「滅私」ではなく「加私」の連帯でいかがでしょうか

ソニーとかIBMとかの人の切り方を見ていると、企業って何のために活動しているんだろう?と改めて思いますね。

1万人人を切らないと、企業が潰れる。企業が潰れると困る人がたくさんいる。だから潰さないために人を切る。じゃあ一番「困る人」はだれなんでしょう。「お客さん」でしょうか。いや、企業が切った「人」は労働者であると同時に消費者でもあるのが資本主義ですから、労働者を切ればお客さんを裏切る、と実は同じ意味です。と詰めていくと、「困る」人は株主ですね。

前に、大企業は株主のため、中小零細企業は従業員のための企業活動でよい、と書きましたけどね。だから大企業に勤めている人は、株主への滅私奉公だから、株主のためだったら仕方ねえや、で今回の件を済ますのかって話ですね。ややこしい話ですけど。

わたし昔ソニーの出井さんが社長だった時に出した「ONとOFF」っていう本を古本屋で100円で買って読んだときがあって、何でそれを覚えているかというと、一緒に買ったのが50円で布袋さんの「そして、おやすみ」っていうエッセーをネタで買って、その中の「僕は楽器の中では、なんといってもギターがスキ、だって抱きしめられるから」というフレーズで50円元取った、という(笑)記憶があるので、その出井さんの本もセットで覚えています。

ただ内容の詳細は全く覚えていないんですけど、OFFの内容が常にゴルフ、という印象があるんですよね。またゴルフかよ、ってぐらいゴルフで、まあゴルフが好きなのは個人の自由ですけど、これを本にして出すにしては内容が薄すぎねえかなあ、と当時また社会人では無かったですけど、思った記憶だけはあります。

つまり、それほど内容がないものを「会社の顔」の社長の著作として出してしまう「ソニー」の自信過剰さというか傲慢さというか、なんかそういう感じがしたですね。だから、わたしの中ではソニーってそういう印象、で今回のリストラのやり方も、なんとなく、びっくりはしません。

株主のために切られた社員も派遣も、株主の為に滅私奉公していたとすれば、株主から何かを「奪還」しようと動くでしょうね。それが「労働運動」だったり、するのかもしれません。

わたしは零細企業ですけど、「自分たちのため」に何ができるかという考え方をします。社会の構造から言えば国や大企業のための滅私奉公であることに変わりはないのですが、少なくとも有無を言わさず何かの言うことを聞かなければいけない、といった形の「滅私」にはならない可能性は残されています。お客さんに好かれようが嫌われようが、いい仲間や環境に恵まれようが孤立しようが、全部自分に返ってくる構造です。

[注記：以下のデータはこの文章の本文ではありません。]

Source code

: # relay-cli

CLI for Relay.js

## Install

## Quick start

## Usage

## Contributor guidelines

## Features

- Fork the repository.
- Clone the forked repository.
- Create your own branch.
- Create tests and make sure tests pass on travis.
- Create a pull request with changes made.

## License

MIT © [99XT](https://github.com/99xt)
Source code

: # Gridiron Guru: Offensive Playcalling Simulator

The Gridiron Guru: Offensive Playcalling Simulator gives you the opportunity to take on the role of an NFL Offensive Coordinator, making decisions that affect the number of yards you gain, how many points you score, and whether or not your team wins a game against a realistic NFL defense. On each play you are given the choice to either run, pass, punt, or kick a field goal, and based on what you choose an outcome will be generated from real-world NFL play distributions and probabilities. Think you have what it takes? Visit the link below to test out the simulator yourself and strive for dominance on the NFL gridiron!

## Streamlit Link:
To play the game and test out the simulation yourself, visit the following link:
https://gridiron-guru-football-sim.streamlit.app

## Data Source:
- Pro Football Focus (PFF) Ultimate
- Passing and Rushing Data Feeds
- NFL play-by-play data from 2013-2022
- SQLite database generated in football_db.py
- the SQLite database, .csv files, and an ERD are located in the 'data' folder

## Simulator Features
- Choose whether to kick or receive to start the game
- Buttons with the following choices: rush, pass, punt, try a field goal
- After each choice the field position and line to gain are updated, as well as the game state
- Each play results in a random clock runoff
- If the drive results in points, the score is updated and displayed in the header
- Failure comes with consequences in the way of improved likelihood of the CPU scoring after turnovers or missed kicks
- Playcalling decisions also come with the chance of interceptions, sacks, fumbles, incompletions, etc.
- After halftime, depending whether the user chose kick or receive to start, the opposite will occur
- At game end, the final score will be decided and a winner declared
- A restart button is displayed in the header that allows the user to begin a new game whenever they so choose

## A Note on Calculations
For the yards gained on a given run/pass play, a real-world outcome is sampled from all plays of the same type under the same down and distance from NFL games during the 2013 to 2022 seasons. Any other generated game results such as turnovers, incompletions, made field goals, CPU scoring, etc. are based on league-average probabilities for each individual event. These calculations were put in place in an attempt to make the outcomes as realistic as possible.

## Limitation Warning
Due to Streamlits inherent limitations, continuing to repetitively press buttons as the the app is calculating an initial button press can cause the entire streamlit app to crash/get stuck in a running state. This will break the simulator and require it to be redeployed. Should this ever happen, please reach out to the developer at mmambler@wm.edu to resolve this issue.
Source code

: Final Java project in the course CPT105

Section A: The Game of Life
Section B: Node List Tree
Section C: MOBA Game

だからわたしみたいなのは「オミズ」なマインドが必要です。なぜかといえば、遭遇した環境や、出会った人を許容する範囲が狭ければ、そもそも商売、というか自由が成り立たない、からです。だから「滅私」ではなくて「加私」なんです。すべてはプラスで、仮に「わたしを不快や不安にさせるもの」であっても、撥ねずに加えていく努力はするマインド。

景気がいい時代は、「滅私」で充分なリターンがあるので、そんな構造は分かりませんけど、今はいずれにしても「キツイ」ことには変わりなくなっちゃたので、今回みたいな「有無を言わせない措置」が起こって野ざらしに放り投げられてしまう時、人間は、その不安に怯えるしかないとすれば、つらいだけですよね。

同じキツイ、だったら、「楽しいキツさ」にする。一緒に苦労できる。一緒に知恵を絞りあえる。そういう仲間でもお客さんでも協力してくれる会社さんを増やす。増やすには、それを狭量で探すのではなく、たまたま目の前にあるものを「加えて」いく努力をする。

「奪還」という悪意に満ちた「減」に支えられた連帯よりも、どうせなら「創造」という「加」に支えられる連帯を、そういう「コミュニティ」を作ることに自分のリソースを使ったほうが、わたしはいいと思っています。

収束していた人たちが、逸脱サイドへとどんどん撥(ハ)ねられていきます。きっと両極のバランスが変わるだけで、迎合ても反発でもない、拡散(オミズ)を目指して、ささやかに努力する人たちが、増えるかどうか、は分かりませんけど、この現状の中で、両極からの悪意の循環を、ボーっと見ているだけという訳にはいかないですね。その世界の中にいることには変わりがないので。

そこで、自分には、自分及びステークフォルダに対して、大きいことはできないけど、どういったアクションは考えられるんでしょうかね。
こういうブログなんかも、まあささやかなアクションのひとつなのかもしれませんけどね。